Ana laughs at the proposal, yet places her hand in mine, “You had at me M&M’s, peanut butter.”

 

Maybe I did.

 

And maybe if I’m lucky, they’ll somehow help me keep her too.

 

 

I wave around the long, green vegetable while sporting a curious smirk. “Why was there a zucchini in your pajama pants pocket?”

 

A.D. snatches the object out of my clutches. “It’s not what you’re thinking.”

 

Shooting him a skeptical stare is instantly done.

 

“It was there for snacking,” he nonchalantly tosses the piece of food onto the humongous gold sheet-covered bed behind him, “not sex.”

 

More snickers slip out of me as I fiddle with the string to the silk, gold bottoms I’m borrowing. “Whatever you say, peanut butter.”

 

Against his own volition, he smirks at the term of endearment that I didn’t intend to give him.

 

It just sort of happened.

 

And treasuring the words my dad raised us by is the reason I’m okay with it.

 

Sometimes the best things in life just seem to happen.

 

They aren’t planned.

 

They aren’t predicted.

 

They simply occur.

 

Like falling in love.

 

Building a family.

 

Having a legacy.

 

Flopping down onto the golden-colored couch beside a table housing a record player is done at the same time he gathers my wet clothes into his tanned, brawny arms.

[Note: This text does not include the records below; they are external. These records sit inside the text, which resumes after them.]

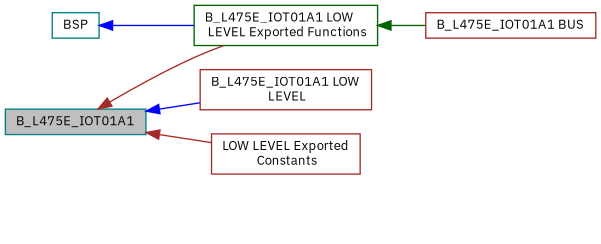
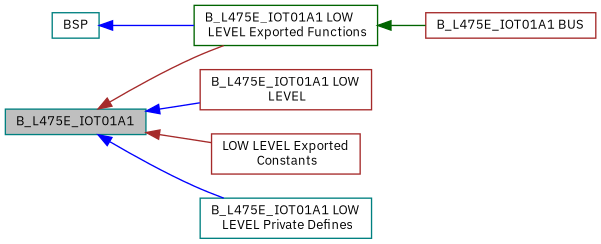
  digraph {
    fontname="IBM Plex Sans"
    rankdir=LR
    node [color=teal fillcolor=white fontname="IBM Plex Sans" fontsize=10 shape=box style=filled]
    edge [color=blue dir=back fontname="IBM Plex Sans" fontsize=10 labelfontname=Helvetica labelfontsize=10 shape=plaintext style=solid]
    n1 [height=0.2 label=BSP width=0.4]
    n2 [color=darkgreen height=0.2 label="B_L475E_IOT01A1 LOW\l LEVEL Exported Functions" width=0.4]
    n3 [fillcolor=grey75 fontcolor=black height=0.2 label=B_L475E_IOT01A1 width=0.4]
    n4 [color=brown height=0.2 label="B_L475E_IOT01A1 LOW\l LEVEL" width=0.4]
    n5 [color=brown height=0.2 label="LOW LEVEL Exported\l Constants" width=0.4]
+   n6 [height=0.2 label="B_L475E_IOT01A1 LOW\l LEVEL Private Defines" width=0.4]
    n7 [color=brown height=0.2 label="B_L475E_IOT01A1 BUS" width=0.4]
    n1 -> n2
    n2 -> n7 [color=darkgreen]
    n3 -> n2 [color=brown]
    n3 -> n4
    n3 -> n5 [color=brown]
+   n3 -> n6
  }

His rearrangement of the stack, however, forces my damp, black lacy, thong from the bottom of the pile to the top and a bright red color to stain his cheeks.

 

Unfortunately, I’m not given the opportunity to playfully taunt his new uncomfortableness due to a knock on his bedroom door. “Master Draak, I have your requested snacks.”

 

“Come in.” A.D. hastily shuffles the pile around once more to hide my undergarments yet manages to swing the edge of my bra into his direct view, reddening his complexion further. Grumbles of disbelief are immediate and louder than I’m sure he realizes. “ForDragonsSake. Are you fucking kidding me right now?!”

 

“Master Draak,” the man politely begins as he drifts into the room, English accent heavy. “Is everything alright?”

 

“You’re floating,” I thoughtlessly comment on a casual point to the lower half of his body that’s nothing more than a swirling green tornado. “Is that a magic trick, too?” My head whips to the individual who owes me a lengthy explanation of the night’s events. “‘Cause I gotta say, peanut butter, this one is way better than your onion disappearing thing.”

 

“Shallot,” he huffs. “I was eating a shallot.”

 

“Same shit.”

 

“They are not the same shit. They’re in the same family. They can be substituted in most recipes to more or less get the same results. But they are not the same shit.”

 

“Sounds like the same shit.”

 

His frustrated grumble is interrupted by the John Cena stunt double. “Master Draak, who may I ask is peanut butter?” He adjusts the tray in his hold. “Do we have an additional visitor I forgot to greet? Is it a ghost or perhaps a ghoul?”

 

“Now, I know those are the same shit.”

 

The hovering creature shifts his attention to me. “They are actually not, Lady…?”

 

Unsure of what he wants me to say leads to me staring on cluelessly.

 

“Your last name,” he curtly informs.